• Directive
Every picture stays out; everything else in the listing below is to be returned exactly.

• Input data
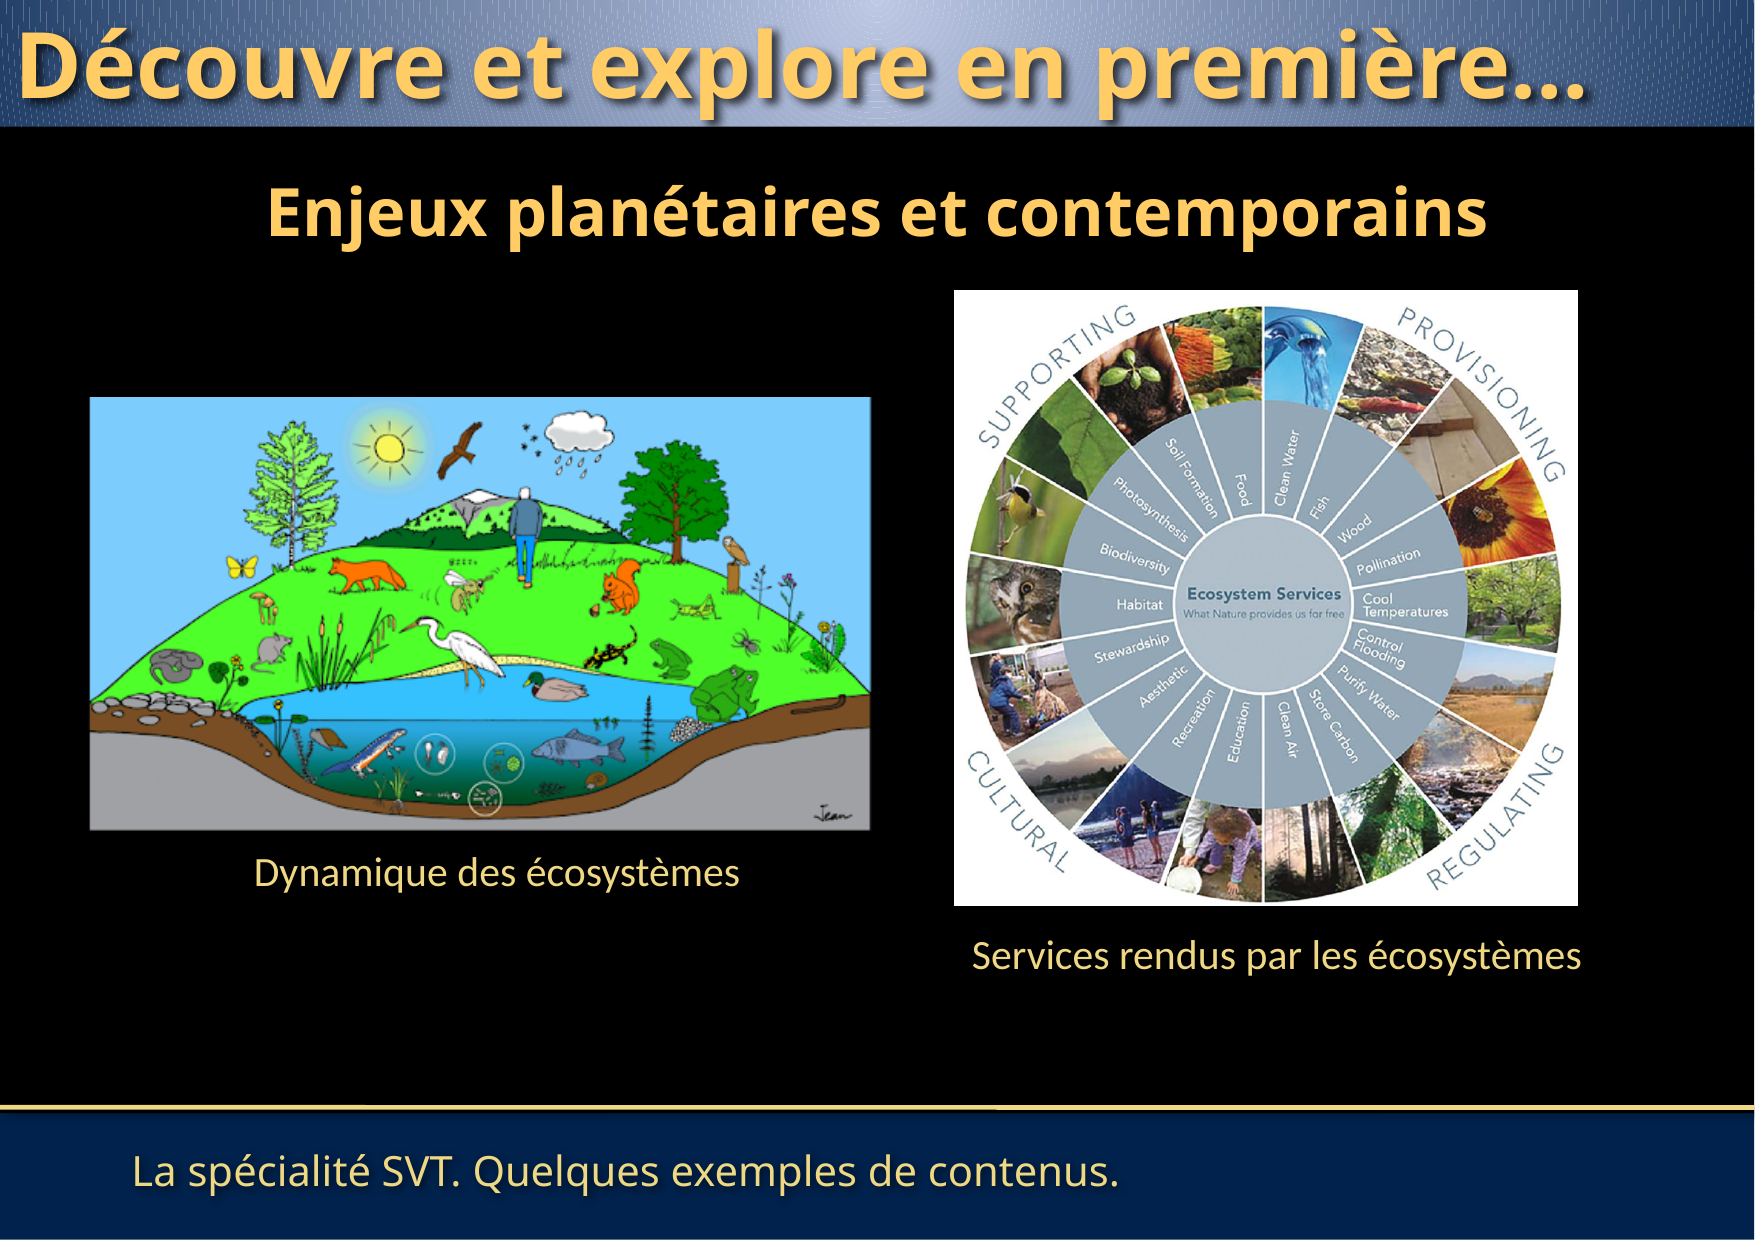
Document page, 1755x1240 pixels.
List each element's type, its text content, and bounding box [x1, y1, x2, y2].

text_box Découvre et explore en première… [0, 0, 1640, 125]
picture [953, 290, 1578, 906]
title La spécialité SVT. Quelques exemples de contenus. [0, 1144, 1253, 1196]
picture [87, 396, 874, 834]
text_box Services rendus par les écosystèmes [939, 927, 1615, 978]
text_box Enjeux planétaires et contemporains [226, 162, 1529, 258]
text_box Dynamique des écosystèmes [126, 845, 868, 896]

• Answer to the problem
Document page, 1755x1240 pixels.
List each element's type, its text content, and bounding box [x1, y1, x2, y2].

text_box Découvre et explore en première… [0, 0, 1640, 125]
picture [953, 290, 1578, 906]
title La spécialité SVT. Quelques exemples de contenus. [0, 1144, 1253, 1196]
picture [87, 396, 874, 834]
text_box Services rendus par les écosystèmes [939, 927, 1615, 978]
text_box Enjeux planétaires et contemporains [226, 162, 1529, 258]
text_box Dynamique des écosystèmes [126, 845, 868, 896]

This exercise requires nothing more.